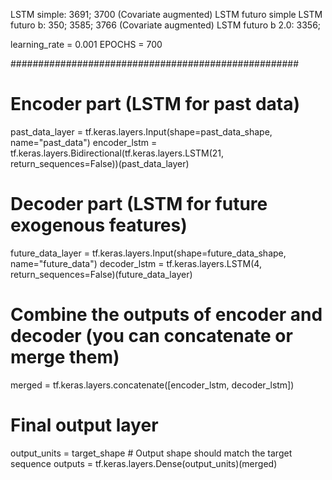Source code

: LSTM simple: 3691; 3700  (Covariate augmented)
LSTM futuro simple
LSTM futuro b:  350; 3585; 3766 (Covariate augmented)
LSTM futuro b 2.0: 3356; 

learning_rate = 0.001
EPOCHS = 700

####################################################

# Encoder part (LSTM for past data)
past_data_layer = tf.keras.layers.Input(shape=past_data_shape, name="past_data")
encoder_lstm = tf.keras.layers.Bidirectional(tf.keras.layers.LSTM(21, return_sequences=False))(past_data_layer)

# Decoder part (LSTM for future exogenous features)
future_data_layer = tf.keras.layers.Input(shape=future_data_shape, name="future_data")
decoder_lstm = tf.keras.layers.LSTM(4, return_sequences=False)(future_data_layer)

# Combine the outputs of encoder and decoder (you can concatenate or merge them)
merged = tf.keras.layers.concatenate([encoder_lstm, decoder_lstm])

# Final output layer
output_units = target_shape # Output shape should match the target sequence
outputs = tf.keras.layers.Dense(output_units)(merged)

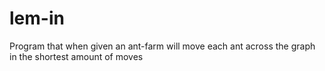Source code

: # lem-in
Program that when given an ant-farm will move each ant across the graph in the shortest amount of moves

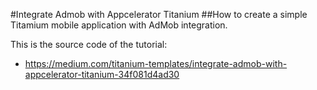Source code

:#Integrate Admob with Appcelerator Titanium 
##How to create a simple Titamium mobile application with AdMob integration.

This is the source code of the tutorial:
* https://medium.com/titanium-templates/integrate-admob-with-appcelerator-titanium-34f081d4ad30
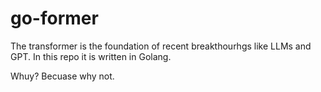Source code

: # go-former
The transformer is the foundation of recent breakthourhgs like LLMs and GPT. In this repo it is written in Golang. 

Whuy? Becuase why not. 
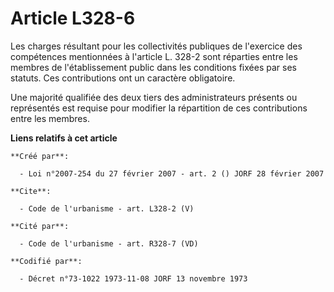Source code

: # Article L328-6

Les charges résultant pour les collectivités publiques de l'exercice des compétences mentionnées à l'article L. 328-2 sont
réparties entre les membres de l'établissement public dans les conditions fixées par ses statuts. Ces contributions ont un
caractère obligatoire. 

Une majorité qualifiée des deux tiers des administrateurs présents ou représentés est requise pour modifier la répartition de
ces contributions entre les membres.

**Liens relatifs à cet article**

	**Créé par**:

	  - Loi n°2007-254 du 27 février 2007 - art. 2 () JORF 28 février 2007

	**Cite**:

	  - Code de l'urbanisme - art. L328-2 (V)

	**Cité par**:

	  - Code de l'urbanisme - art. R328-7 (VD)

	**Codifié par**:

	  - Décret n°73-1022 1973-11-08 JORF 13 novembre 1973

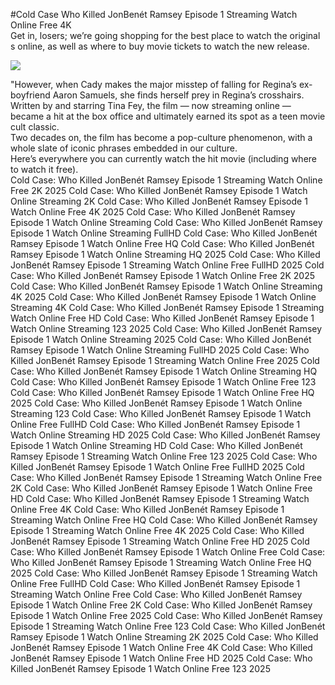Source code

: #Cold Case Who Killed JonBenét Ramsey Episode 1 Streaming Watch Online Free 4K  
Get in, losers; we’re going shopping for the best place to watch the original s online, as well as where to buy movie tickets to watch the new release.  
  
[![](https://i.imgur.com/qSNzIqt.png)](https://movie.rssnews.media/suShkOM.php)  
  
"However, when Cady makes the major misstep of falling for Regina’s ex-boyfriend Aaron Samuels, she finds herself prey in Regina’s crosshairs.  
Written by and starring Tina Fey, the film — now streaming online — became a hit at the box office and ultimately earned its spot as a teen movie cult classic.  
Two decades on, the film has become a pop-culture phenomenon, with a whole slate of iconic phrases embedded in our culture.  
Here’s everywhere you can currently watch the hit movie (including where to watch it free).  
Cold Case: Who Killed JonBenét Ramsey Episode 1 Streaming Watch Online Free 2K 2025
Cold Case: Who Killed JonBenét Ramsey Episode 1 Watch Online Streaming 2K
Cold Case: Who Killed JonBenét Ramsey Episode 1 Watch Online Free 4K 2025
Cold Case: Who Killed JonBenét Ramsey Episode 1 Watch Online Streaming
Cold Case: Who Killed JonBenét Ramsey Episode 1 Watch Online Streaming FullHD
Cold Case: Who Killed JonBenét Ramsey Episode 1 Watch Online Free HQ
Cold Case: Who Killed JonBenét Ramsey Episode 1 Watch Online Streaming HQ 2025
Cold Case: Who Killed JonBenét Ramsey Episode 1 Streaming Watch Online Free FullHD 2025
Cold Case: Who Killed JonBenét Ramsey Episode 1 Watch Online Free 2K 2025
Cold Case: Who Killed JonBenét Ramsey Episode 1 Watch Online Streaming 4K 2025
Cold Case: Who Killed JonBenét Ramsey Episode 1 Watch Online Streaming 4K
Cold Case: Who Killed JonBenét Ramsey Episode 1 Streaming Watch Online Free HD
Cold Case: Who Killed JonBenét Ramsey Episode 1 Watch Online Streaming 123 2025
Cold Case: Who Killed JonBenét Ramsey Episode 1 Watch Online Streaming 2025
Cold Case: Who Killed JonBenét Ramsey Episode 1 Watch Online Streaming FullHD 2025
Cold Case: Who Killed JonBenét Ramsey Episode 1 Streaming Watch Online Free 2025
Cold Case: Who Killed JonBenét Ramsey Episode 1 Watch Online Streaming HQ
Cold Case: Who Killed JonBenét Ramsey Episode 1 Watch Online Free 123
Cold Case: Who Killed JonBenét Ramsey Episode 1 Watch Online Free HQ 2025
Cold Case: Who Killed JonBenét Ramsey Episode 1 Watch Online Streaming 123
Cold Case: Who Killed JonBenét Ramsey Episode 1 Watch Online Free FullHD
Cold Case: Who Killed JonBenét Ramsey Episode 1 Watch Online Streaming HD 2025
Cold Case: Who Killed JonBenét Ramsey Episode 1 Watch Online Streaming HD
Cold Case: Who Killed JonBenét Ramsey Episode 1 Streaming Watch Online Free 123 2025
Cold Case: Who Killed JonBenét Ramsey Episode 1 Watch Online Free FullHD 2025
Cold Case: Who Killed JonBenét Ramsey Episode 1 Streaming Watch Online Free 2K
Cold Case: Who Killed JonBenét Ramsey Episode 1 Watch Online Free HD
Cold Case: Who Killed JonBenét Ramsey Episode 1 Streaming Watch Online Free 4K
Cold Case: Who Killed JonBenét Ramsey Episode 1 Streaming Watch Online Free HQ
Cold Case: Who Killed JonBenét Ramsey Episode 1 Streaming Watch Online Free 4K 2025
Cold Case: Who Killed JonBenét Ramsey Episode 1 Streaming Watch Online Free HD 2025
Cold Case: Who Killed JonBenét Ramsey Episode 1 Watch Online Free
Cold Case: Who Killed JonBenét Ramsey Episode 1 Streaming Watch Online Free HQ 2025
Cold Case: Who Killed JonBenét Ramsey Episode 1 Streaming Watch Online Free FullHD
Cold Case: Who Killed JonBenét Ramsey Episode 1 Streaming Watch Online Free
Cold Case: Who Killed JonBenét Ramsey Episode 1 Watch Online Free 2K
Cold Case: Who Killed JonBenét Ramsey Episode 1 Watch Online Free 2025
Cold Case: Who Killed JonBenét Ramsey Episode 1 Streaming Watch Online Free 123
Cold Case: Who Killed JonBenét Ramsey Episode 1 Watch Online Streaming 2K 2025
Cold Case: Who Killed JonBenét Ramsey Episode 1 Watch Online Free 4K
Cold Case: Who Killed JonBenét Ramsey Episode 1 Watch Online Free HD 2025
Cold Case: Who Killed JonBenét Ramsey Episode 1 Watch Online Free 123 2025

> [PROBLEM DESCRIPTION]:
Leave out the pictures and repeat exactly the lines from the start of the material through the line that contains "ces contributions entre les membres.", both included.

> [EXPECTED ANSWER]:
Source code

: LSTM simple: 3691; 3700  (Covariate augmented)
LSTM futuro simple
LSTM futuro b:  350; 3585; 3766 (Covariate augmented)
LSTM futuro b 2.0: 3356; 

learning_rate = 0.001
EPOCHS = 700

####################################################

# Encoder part (LSTM for past data)
past_data_layer = tf.keras.layers.Input(shape=past_data_shape, name="past_data")
encoder_lstm = tf.keras.layers.Bidirectional(tf.keras.layers.LSTM(21, return_sequences=False))(past_data_layer)

# Decoder part (LSTM for future exogenous features)
future_data_layer = tf.keras.layers.Input(shape=future_data_shape, name="future_data")
decoder_lstm = tf.keras.layers.LSTM(4, return_sequences=False)(future_data_layer)

# Combine the outputs of encoder and decoder (you can concatenate or merge them)
merged = tf.keras.layers.concatenate([encoder_lstm, decoder_lstm])

# Final output layer
output_units = target_shape # Output shape should match the target sequence
outputs = tf.keras.layers.Dense(output_units)(merged)

Source code

: # lem-in
Program that when given an ant-farm will move each ant across the graph in the shortest amount of moves

Source code

:#Integrate Admob with Appcelerator Titanium 
##How to create a simple Titamium mobile application with AdMob integration.

This is the source code of the tutorial:
* https://medium.com/titanium-templates/integrate-admob-with-appcelerator-titanium-34f081d4ad30
Source code

: # go-former
The transformer is the foundation of recent breakthourhgs like LLMs and GPT. In this repo it is written in Golang. 

Whuy? Becuase why not. 
Source code

: # Article L328-6

Les charges résultant pour les collectivités publiques de l'exercice des compétences mentionnées à l'article L. 328-2 sont
réparties entre les membres de l'établissement public dans les conditions fixées par ses statuts. Ces contributions ont un
caractère obligatoire. 

Une majorité qualifiée des deux tiers des administrateurs présents ou représentés est requise pour modifier la répartition de
ces contributions entre les membres.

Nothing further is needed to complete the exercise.